O procurador explica que para para estimular psicologicamente o eleitor, a propaganda não necessita ser explícita, já que os anúncios mais eficazes são aqueles de mensagem implícita, preordenados a agasalhar-se no subconsciente do cidadão. Ainda para Madruga, a iniciativa “se constitui em verdadeira burla à legislação, ao difundir, em época proibida, o nome de um eventual candidato, com o objetivo de facilitar a sua receptividade durante o período de campanha eleitoral, além de acarretar franca desvantagem aos demais concorrentes, que aguardam o período eleitoral autorizado por lei para iniciar a divulgação de suas propagandas”. 

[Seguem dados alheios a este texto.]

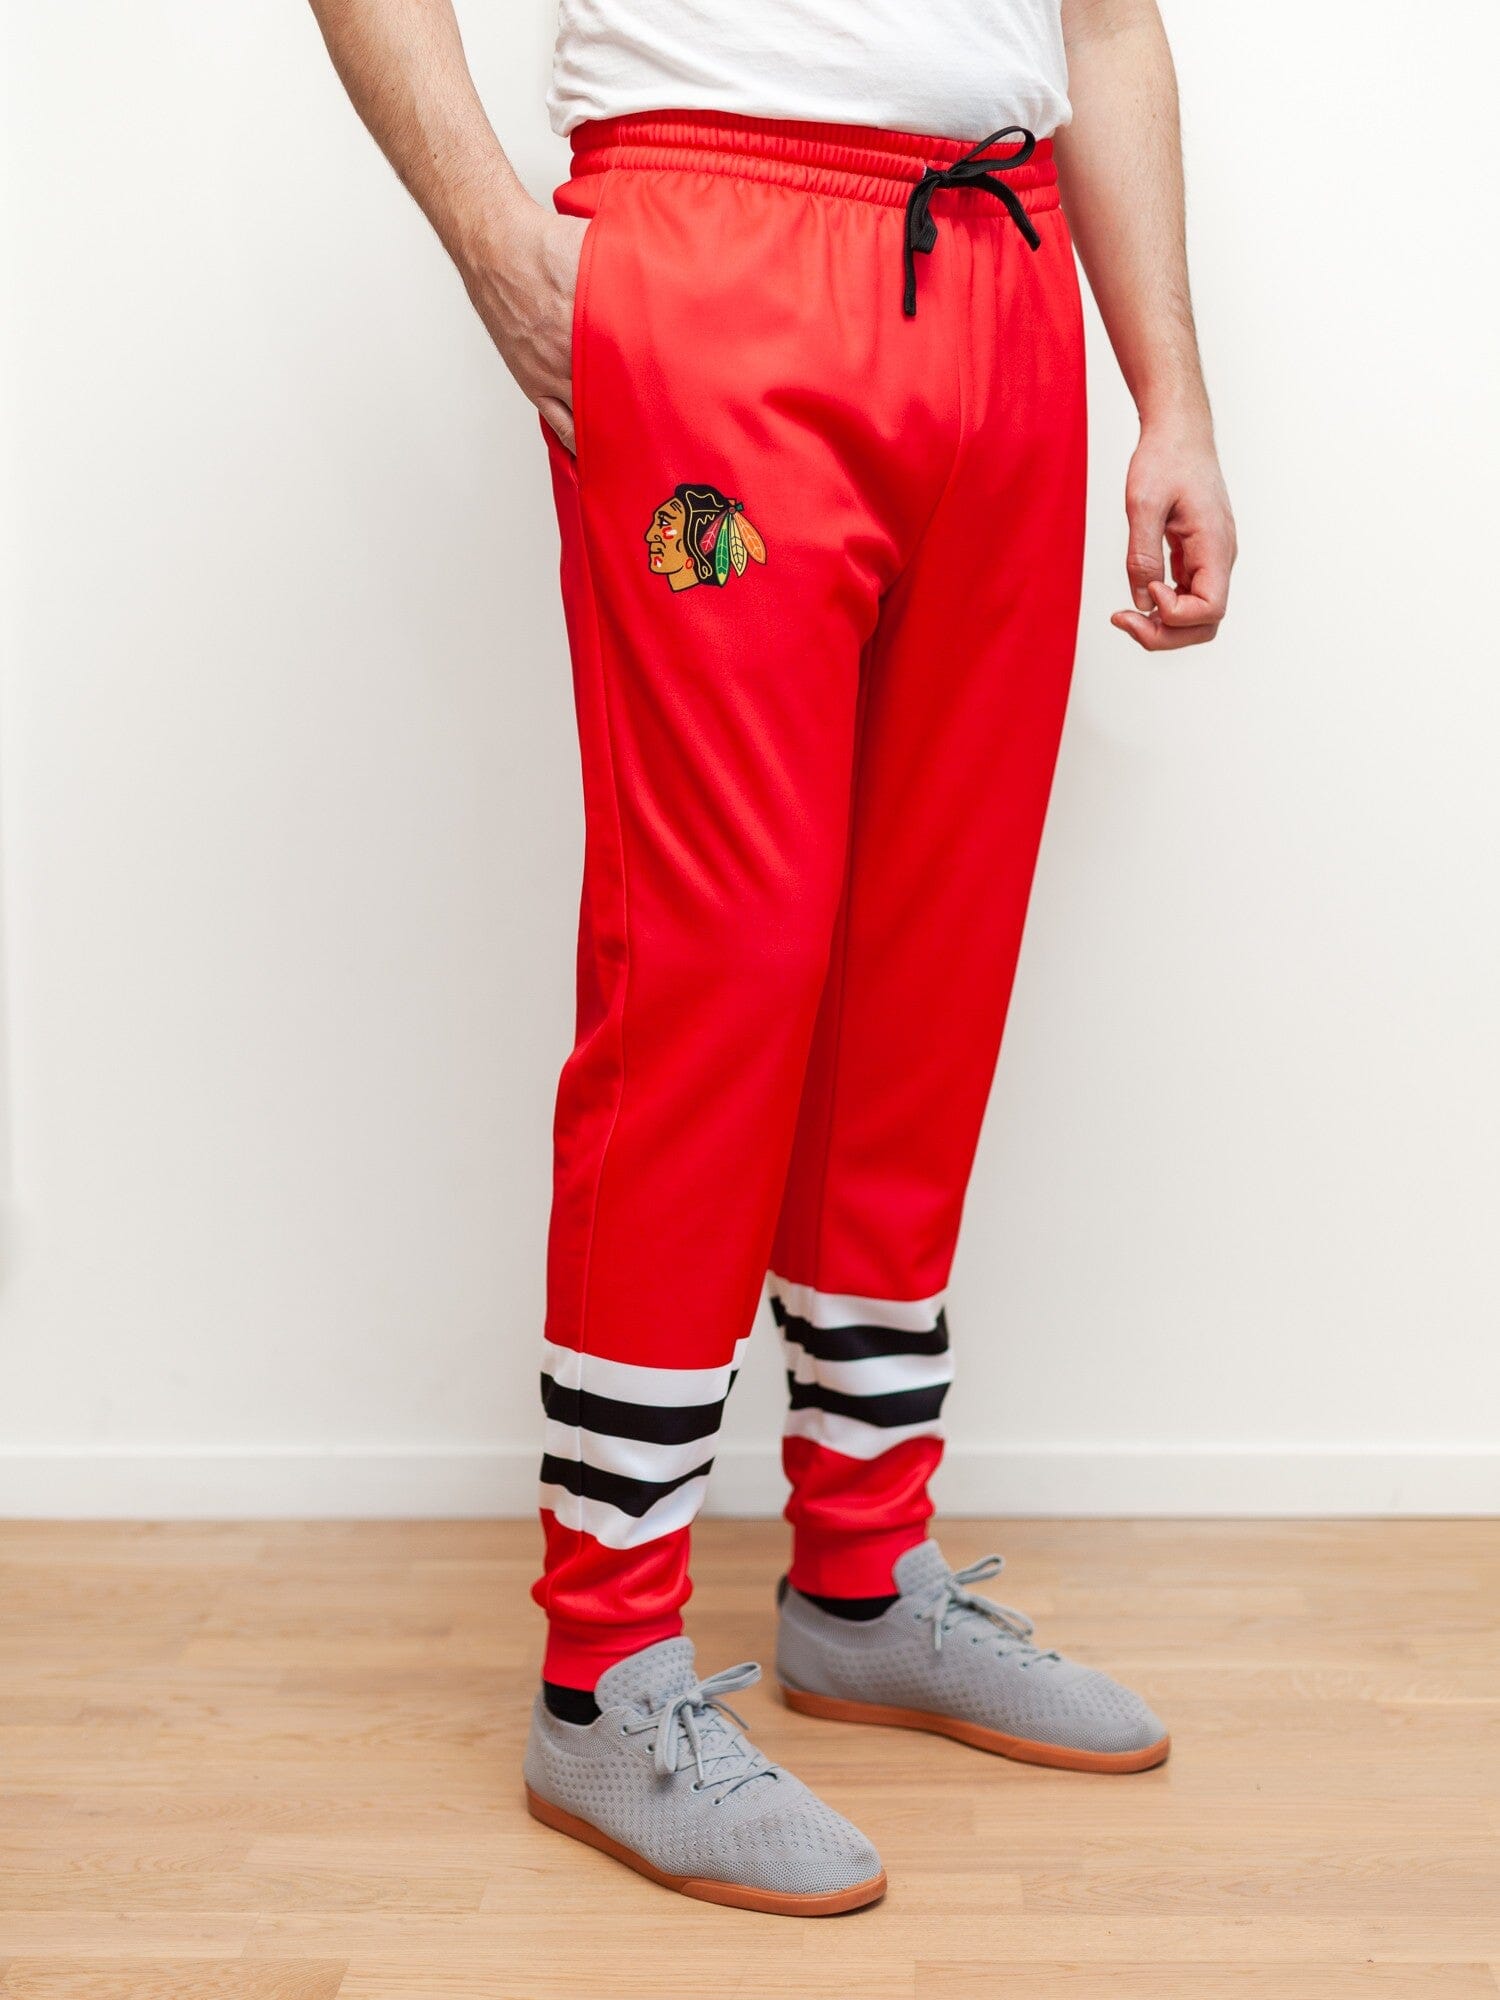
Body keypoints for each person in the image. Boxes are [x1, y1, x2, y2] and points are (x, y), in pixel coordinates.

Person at [308, 0, 1236, 1916]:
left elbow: (1108, 23)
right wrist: (495, 242)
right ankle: (604, 1672)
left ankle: (865, 1581)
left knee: (926, 967)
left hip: (1002, 273)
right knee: (714, 961)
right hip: (713, 253)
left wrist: (1173, 396)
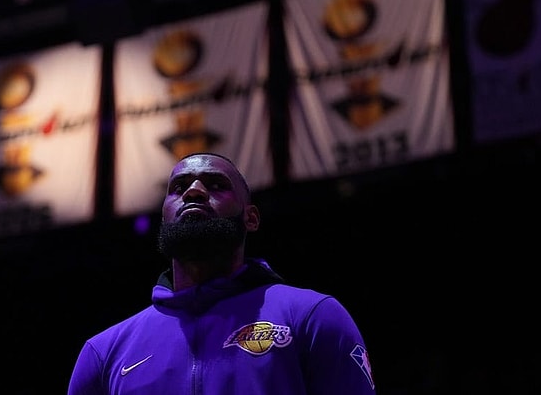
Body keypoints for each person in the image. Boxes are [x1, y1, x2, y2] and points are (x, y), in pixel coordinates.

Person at [67, 152, 377, 395]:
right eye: (178, 187)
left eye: (216, 185)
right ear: (164, 216)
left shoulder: (311, 316)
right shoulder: (104, 353)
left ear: (251, 218)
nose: (194, 191)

No julgamento do mérito da representação, a PRE pede a condenação do deputado federal Márcio Carlos Marinho, da vereadora Eronildes Vasconcellos Carvalho e da Rádio Sociedade da Bahia ao pagamento de multa, que pode variar entre cinco mil e 25 mil reais. De acordo com o artigo 36 da Lei nº 9.504/97, a propaganda eleitoral somente é permitida após o dia 5 de julho do ano da eleição.